DDR48-Depleted Histoplasma Yeasts Contain an Aberrant Ergosterol Biosynthesis Pathway That is Exacerbated by Antifungal Treatment. (a) Ergosterol biosynthesis pathway utilized by H. capsulatum yeasts with representative genes and their function. The step at which each class of antifungals interferes with the pathway are shown in bold red. (b) Transcriptional profile of wildtype (WT), ddr48∆, and ddr48∆/DDR48 yeasts grown in basal cell culture medium (HMM) and (c) left untreated (0) or treated with 0.1 µg/mL amphotericin-B (AMB; polyene) or 0.25 µg/mL ketoconazole (KTZ; azole) for 15, 30, and 60 min (n = 9) measured by qRT-PCR relative to HHT1 levels.
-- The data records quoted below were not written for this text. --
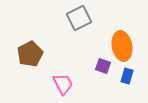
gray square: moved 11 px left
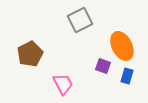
gray square: moved 1 px right, 2 px down
orange ellipse: rotated 16 degrees counterclockwise
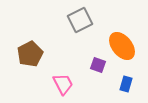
orange ellipse: rotated 12 degrees counterclockwise
purple square: moved 5 px left, 1 px up
blue rectangle: moved 1 px left, 8 px down
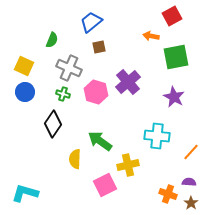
Expression of genes is presented as normalized row intensity (blue and red tiles) grouped by chronological step in the ergosterol biosynthesis pathway. All data generated were performed on three technical replicates and at least two biological replicates.

Figure 6

Deletion of DDR48 decreases fitness of Histoplasma yeasts in macrophages. (a) RAW 264.7 macrophages were infected with wildtype yeasts (MOI 5:1) and DDR48 mRNA levels were measured (n = 9) from uninfected (Ctrl) yeasts or from yeasts 4 h and 24 h post-infection by qRT-PCR and calculated relative to HHT1 levels. (b) Resting (left) or stimulated (right; 10 ng/mL IFNγ) RAW 264.7 macrophages were infected with wildtype (WT), ddr48∆, or ddr48∆/DDR48 yeasts (MOI 5:1) and in vitro macrophage growth of each strain was determined by lysis of macrophages and comparison of levels of viable yeasts (CFUs) in the lysate 24 h post-infection. All data generated were performed on three technical replicates and at least two biological replicates. Data is represented as the mean ± standard deviation (SD). Statistical analyses were performed using one-way ANOVA with Sidak’s multiple comparisons test.